#### What the task asks
From the data, copy out every line in which the word "DOWN" appears.
BEGIN The data
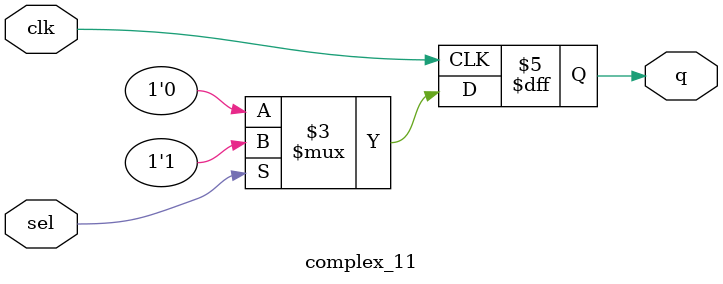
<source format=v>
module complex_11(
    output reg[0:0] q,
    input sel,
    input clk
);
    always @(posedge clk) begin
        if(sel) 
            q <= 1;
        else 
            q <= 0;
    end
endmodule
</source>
END The data
BEGIN The data
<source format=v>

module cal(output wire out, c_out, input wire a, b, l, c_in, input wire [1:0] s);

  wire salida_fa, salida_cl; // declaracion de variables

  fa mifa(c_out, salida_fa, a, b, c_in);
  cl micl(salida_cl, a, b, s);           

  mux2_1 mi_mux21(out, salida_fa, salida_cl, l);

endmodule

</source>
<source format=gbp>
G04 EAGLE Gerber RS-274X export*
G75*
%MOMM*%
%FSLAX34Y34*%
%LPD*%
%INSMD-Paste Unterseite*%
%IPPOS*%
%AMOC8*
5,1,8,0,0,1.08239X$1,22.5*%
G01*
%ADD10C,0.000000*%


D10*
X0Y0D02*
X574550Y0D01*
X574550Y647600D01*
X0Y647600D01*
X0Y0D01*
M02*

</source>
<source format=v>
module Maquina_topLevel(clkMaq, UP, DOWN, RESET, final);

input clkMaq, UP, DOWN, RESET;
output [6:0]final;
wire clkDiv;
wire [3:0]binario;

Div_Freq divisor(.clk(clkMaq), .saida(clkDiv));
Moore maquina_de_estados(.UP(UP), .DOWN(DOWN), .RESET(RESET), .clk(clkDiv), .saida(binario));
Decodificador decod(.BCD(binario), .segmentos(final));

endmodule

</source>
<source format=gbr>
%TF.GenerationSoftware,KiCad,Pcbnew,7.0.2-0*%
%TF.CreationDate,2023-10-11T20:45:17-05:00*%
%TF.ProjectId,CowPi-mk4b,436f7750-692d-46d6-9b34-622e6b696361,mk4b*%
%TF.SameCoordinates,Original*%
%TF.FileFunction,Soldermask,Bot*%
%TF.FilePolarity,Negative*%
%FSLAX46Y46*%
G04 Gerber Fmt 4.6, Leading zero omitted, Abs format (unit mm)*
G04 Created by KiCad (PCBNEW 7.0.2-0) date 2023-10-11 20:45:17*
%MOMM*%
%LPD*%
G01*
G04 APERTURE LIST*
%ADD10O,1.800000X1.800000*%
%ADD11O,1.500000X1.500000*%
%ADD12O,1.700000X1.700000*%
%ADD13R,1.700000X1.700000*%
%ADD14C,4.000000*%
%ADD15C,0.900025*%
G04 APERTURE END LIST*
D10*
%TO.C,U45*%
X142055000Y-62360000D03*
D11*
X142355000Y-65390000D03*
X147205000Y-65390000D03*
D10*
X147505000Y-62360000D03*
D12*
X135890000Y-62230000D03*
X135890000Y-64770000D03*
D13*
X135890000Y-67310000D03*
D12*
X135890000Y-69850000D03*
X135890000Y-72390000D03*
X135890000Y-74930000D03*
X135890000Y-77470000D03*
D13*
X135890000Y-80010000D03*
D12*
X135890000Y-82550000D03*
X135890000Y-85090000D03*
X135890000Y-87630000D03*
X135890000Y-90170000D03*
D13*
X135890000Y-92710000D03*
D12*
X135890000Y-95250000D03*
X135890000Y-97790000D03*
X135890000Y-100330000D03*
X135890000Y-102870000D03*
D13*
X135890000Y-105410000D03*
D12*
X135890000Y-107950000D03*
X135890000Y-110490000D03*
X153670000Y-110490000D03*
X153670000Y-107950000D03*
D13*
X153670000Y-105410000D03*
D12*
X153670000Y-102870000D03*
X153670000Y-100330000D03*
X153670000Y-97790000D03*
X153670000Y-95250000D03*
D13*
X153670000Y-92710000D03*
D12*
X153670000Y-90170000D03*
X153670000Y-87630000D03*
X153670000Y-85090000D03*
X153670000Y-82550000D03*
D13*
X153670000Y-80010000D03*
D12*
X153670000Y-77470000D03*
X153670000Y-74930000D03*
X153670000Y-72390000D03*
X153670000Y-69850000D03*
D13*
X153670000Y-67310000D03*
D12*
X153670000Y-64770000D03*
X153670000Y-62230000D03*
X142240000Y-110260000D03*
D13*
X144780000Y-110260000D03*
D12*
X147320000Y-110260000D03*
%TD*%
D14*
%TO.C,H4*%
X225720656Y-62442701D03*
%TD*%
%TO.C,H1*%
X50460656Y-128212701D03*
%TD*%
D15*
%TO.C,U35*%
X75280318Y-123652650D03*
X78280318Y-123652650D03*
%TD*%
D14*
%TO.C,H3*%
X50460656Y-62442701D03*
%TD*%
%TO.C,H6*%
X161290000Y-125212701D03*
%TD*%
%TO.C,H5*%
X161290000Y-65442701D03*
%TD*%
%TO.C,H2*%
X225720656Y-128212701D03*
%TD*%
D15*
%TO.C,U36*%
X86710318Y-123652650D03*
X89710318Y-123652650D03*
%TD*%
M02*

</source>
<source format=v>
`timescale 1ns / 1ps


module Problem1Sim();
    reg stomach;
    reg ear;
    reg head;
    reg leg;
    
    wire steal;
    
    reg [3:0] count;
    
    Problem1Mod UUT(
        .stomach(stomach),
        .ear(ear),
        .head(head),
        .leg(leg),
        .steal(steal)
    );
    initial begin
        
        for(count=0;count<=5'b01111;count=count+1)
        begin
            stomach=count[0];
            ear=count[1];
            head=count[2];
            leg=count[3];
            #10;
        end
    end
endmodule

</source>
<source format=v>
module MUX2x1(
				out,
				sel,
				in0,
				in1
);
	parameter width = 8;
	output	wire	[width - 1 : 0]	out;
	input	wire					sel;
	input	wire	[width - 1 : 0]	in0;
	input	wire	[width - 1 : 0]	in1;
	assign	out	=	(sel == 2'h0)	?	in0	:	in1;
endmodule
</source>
END The data
#### Problem solution
module Maquina_topLevel(clkMaq, UP, DOWN, RESET, final);
input clkMaq, UP, DOWN, RESET;
Moore maquina_de_estados(.UP(UP), .DOWN(DOWN), .RESET(RESET), .clk(clkDiv), .saida(binario));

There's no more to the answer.